I am currently trying to run a bootstrap analysis on some data where the end result is to get bootstrap confidence intervals around proportions of count data.
For example, my current data that I am trying to bootstrap will take this form (character):
> foo
notes
1 a
2 b
3 c
4 c
5 b
6 c
7 b
8 c
9 a
10 a
11 c
12 b
13 d
14 e
15 f
16 f
17 g
18 a
19 b
20 c
21 c
Which you can get here with dput()
structure(list(notes = c("a", "b", "c", "c", "b", "c", "b", "c",
"a", "a", "c", "b", "d", "e", "f", "f", "g", "a", "b", "c", "c"
)), class = "data.frame", row.names = c(NA, -21L))
In trying to set up a function that will output a named vector similar to what is needed for the boot package to run properly ( see example here), I have composed the following function that uses dplyr
code:
library(dplyr)
notes_bootstrap <- function(d, i){
# get global set
global_set <- d %>% distinct()
# take random rows
sampler <- d#[i,]
proportion_table <- sampler %>%
count(.data$notes) %>%
mutate(proportion = n/sum(n)) %>%
ungroup()
# combine with full set to turn NAs to 0s
combined_table <- proportion_table %>% full_join(global_set)
final_table <- combined_table %>%
select(-n) %>%
mutate(proportion = if_else(is.na(proportion),0,proportion))
output <- setNames(final_table$proportion, final_table$notes)
return(output)
}
And when this version of the function is run with boot()
, it runs just fine with the critical problem of it just sampling the entire dataset (not doing a bootstrap because of the commented out portion of the code). If you run this, you'll see every estimate is the same.
bootstrap_analysis <- boot(foo, notes_bootstrap, R = 100)
bootstrap_analysis$t
If I do run the function with the portion that randomly subsets the variables for the bootstrap analysis, as in the code below (same as above but comment removed):
notes_bootstrap <- function(d, i){
# get global set
global_set <- d %>% distinct()
# take random rows
sampler <- d[i,]
proportion_table <- sampler %>%
count(.data$notes) %>%
mutate(proportion = n/sum(n)) %>%
ungroup()
# combine with full set to turn NAs to 0s
combined_table <- proportion_table %>% full_join(global_set)
final_table <- combined_table %>%
select(-n) %>%
mutate(proportion = if_else(is.na(proportion),0,proportion))

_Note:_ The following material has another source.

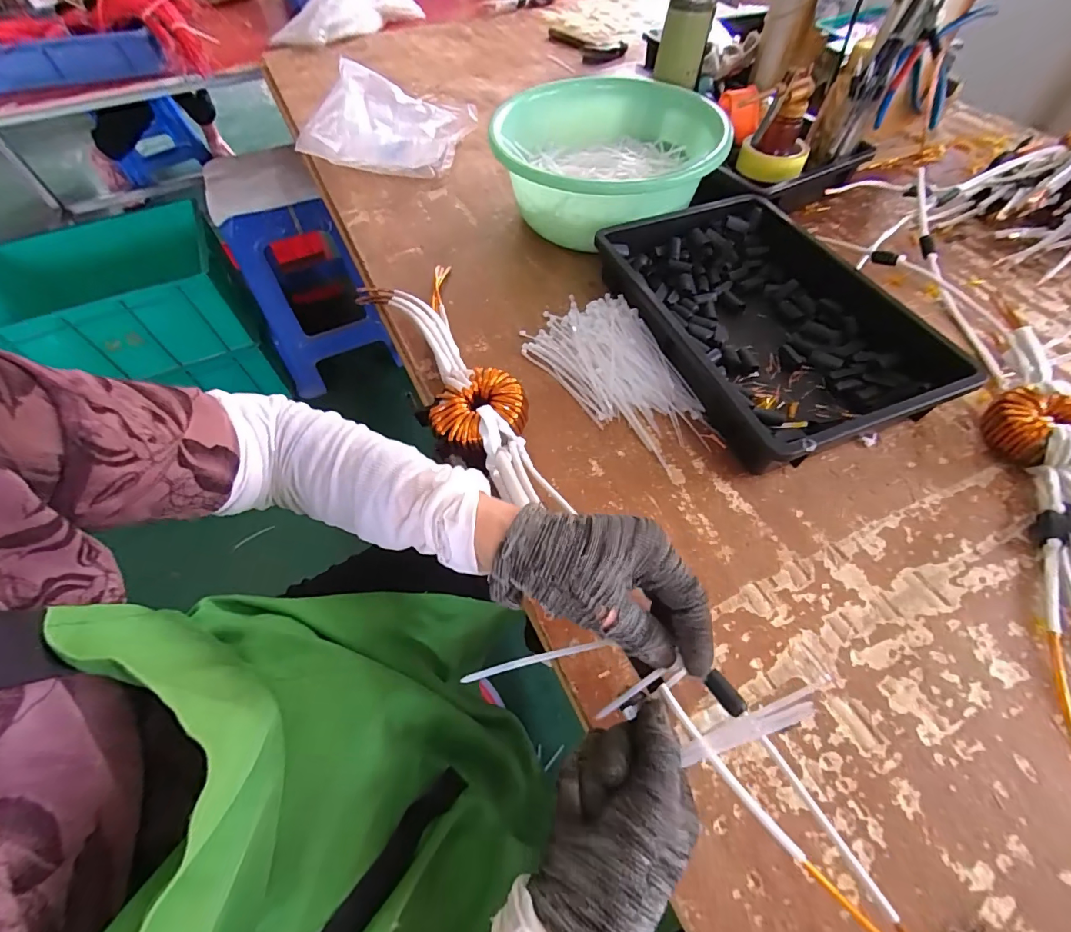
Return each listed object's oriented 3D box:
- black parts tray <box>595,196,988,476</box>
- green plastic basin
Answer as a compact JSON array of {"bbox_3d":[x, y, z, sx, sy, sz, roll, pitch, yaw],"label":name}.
[{"bbox_3d":[0.258,-0.172,0.518,0.260,0.064,0.367,-17,58,-10],"label":"black parts tray"},{"bbox_3d":[0.100,-0.418,0.642,0.290,0.119,0.297,-1,57,1],"label":"green plastic basin"}]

output <- setNames(final_table$proportion, final_table$notes)
return(output)
}
Then I get the following error:
> bootstrap_analysis <- boot(foo, notes_bootstrap, R = 100)
Error in UseMethod("group_by_") :
no applicable method for 'group_by_' applied to an object of class "character"
A solution to the problem would be for this code to run so the bootstrap analysis works as written (possibly a tidy evaluation problem?) or for someone to suggest a more efficient way doing this bootstrap analysis in general.
sampler <- d[i,, drop = FALSE]
. Extraction defaults to simplifying to the least possible dimensions and sinced
is just one column, the result ofd[i,]
is a character vector, not a df. Also, when bootstrapping, set the RNG seed in order to make the results reproducible,set.seed(<integer>)
. – Rui Barradas